Impact of Mass Media
Mediated messages have not just entered our lives; they have changed our patterns of living. The impact of television has been the most dramatic: Americans spend more time watching television than doing anything else except sleeping and eating!
The effect of all of this is the subject of much controversy. One study gathered on-going reactions from television viewers; the research led to the following conclusions:
Television viewing is a passive and relaxing, low concentration activity. Viewing is often driven by the wish to escape or avoid negative affective states. Viewers tend to feel passive and less alert after viewing. Heavier Replica Breitling viewers feel worse than light viewers generally, and particularly when alone or during unstructured time.

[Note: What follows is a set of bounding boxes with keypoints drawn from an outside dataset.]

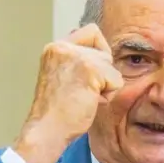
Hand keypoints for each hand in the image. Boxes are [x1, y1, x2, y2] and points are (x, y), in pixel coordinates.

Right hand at [15, 23, 123, 162]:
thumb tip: (103, 56)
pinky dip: (107, 95)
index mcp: (55, 48)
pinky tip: (89, 103)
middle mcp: (63, 47)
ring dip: (104, 86)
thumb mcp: (62, 77)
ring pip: (111, 66)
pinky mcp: (90, 69)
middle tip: (82, 91)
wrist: (47, 130)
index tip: (91, 74)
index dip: (98, 53)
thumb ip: (77, 62)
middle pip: (104, 51)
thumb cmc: (56, 112)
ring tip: (83, 98)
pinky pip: (116, 80)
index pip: (91, 32)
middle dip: (101, 74)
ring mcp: (76, 57)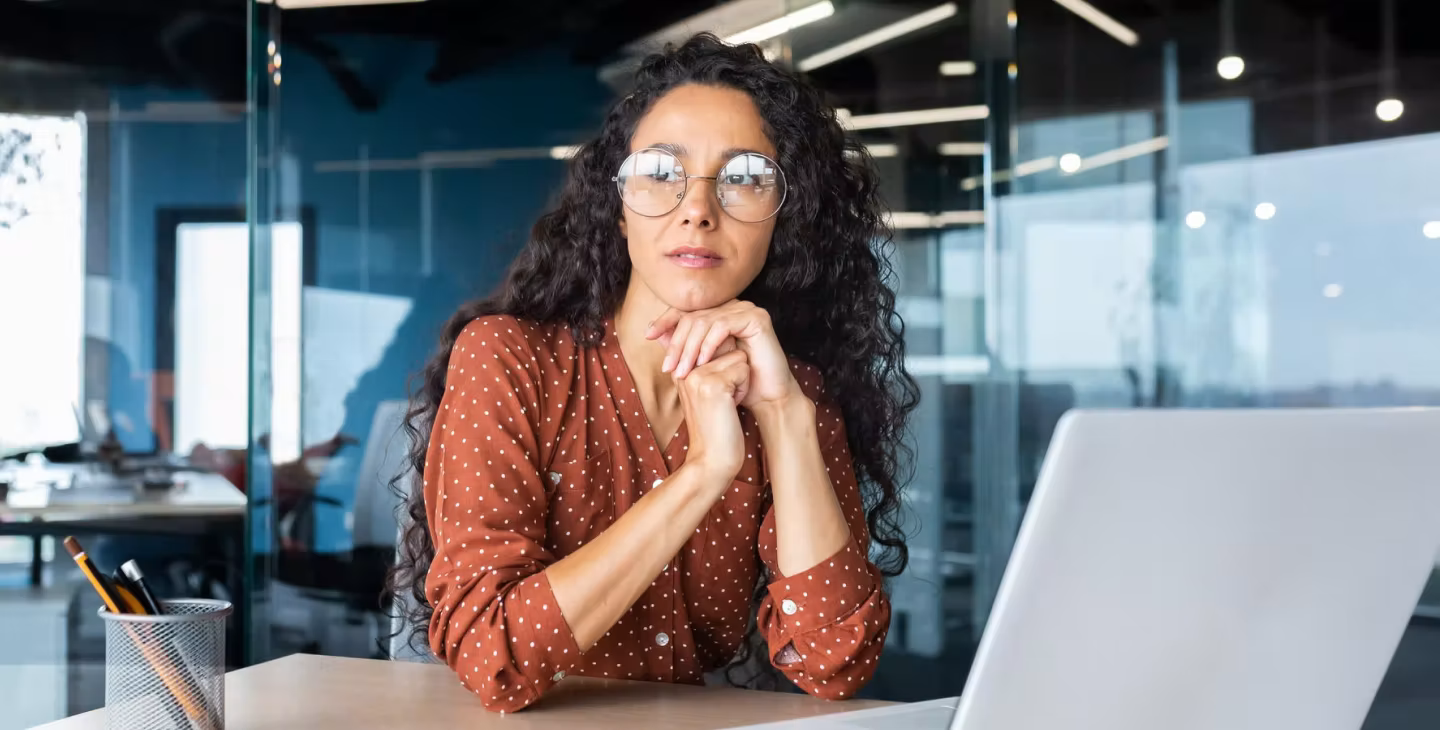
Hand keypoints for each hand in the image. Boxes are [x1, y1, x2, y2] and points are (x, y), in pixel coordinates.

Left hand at [647, 301, 801, 408]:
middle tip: (668, 367)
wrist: (766, 397)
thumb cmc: (736, 382)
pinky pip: (723, 326)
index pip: (686, 310)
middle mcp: (732, 306)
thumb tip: (652, 331)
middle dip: (677, 343)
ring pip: (705, 321)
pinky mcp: (757, 317)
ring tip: (682, 371)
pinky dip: (709, 344)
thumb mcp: (702, 364)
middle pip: (693, 316)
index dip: (665, 320)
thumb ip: (681, 346)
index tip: (647, 335)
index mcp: (719, 312)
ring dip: (689, 348)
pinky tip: (702, 362)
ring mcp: (746, 309)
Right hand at [676, 349, 749, 482]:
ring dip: (740, 380)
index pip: (714, 341)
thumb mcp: (705, 393)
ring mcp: (696, 375)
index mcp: (679, 368)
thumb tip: (720, 337)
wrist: (711, 461)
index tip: (718, 394)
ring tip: (726, 403)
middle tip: (723, 400)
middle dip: (734, 370)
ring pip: (737, 356)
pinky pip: (743, 368)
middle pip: (727, 346)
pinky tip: (731, 407)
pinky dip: (743, 388)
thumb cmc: (714, 428)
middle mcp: (684, 368)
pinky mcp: (713, 385)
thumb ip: (705, 363)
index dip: (727, 364)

Television has also changed the way we get information. More than half of all Americans admit to getting most of their news from television rather than from newspapers.4 In fact, more Americans trust television as a news source (53%) than trust newspapers (23%).5
But our attitudes toward television and the other mass media are mixed. We Americans fear the power of the press and the power and influence of the mass media generally, and this fear is reflected in the titles of such books as Amusing Ourselves to Death,
Some of our fear and distrust arises from a belief that the mass media are mono-lithic, that they are controlled by ever-fewer people, and that they speak with a single voice. Such attitudes demonstrate a recognition of the power held by those who con-trol our access to information. Patterns of ownership that increasingly concentrate media outlets in fewer and fewer hands are also a source of concern. Despite such concentration of power, the mass media are various, and different types can be identified.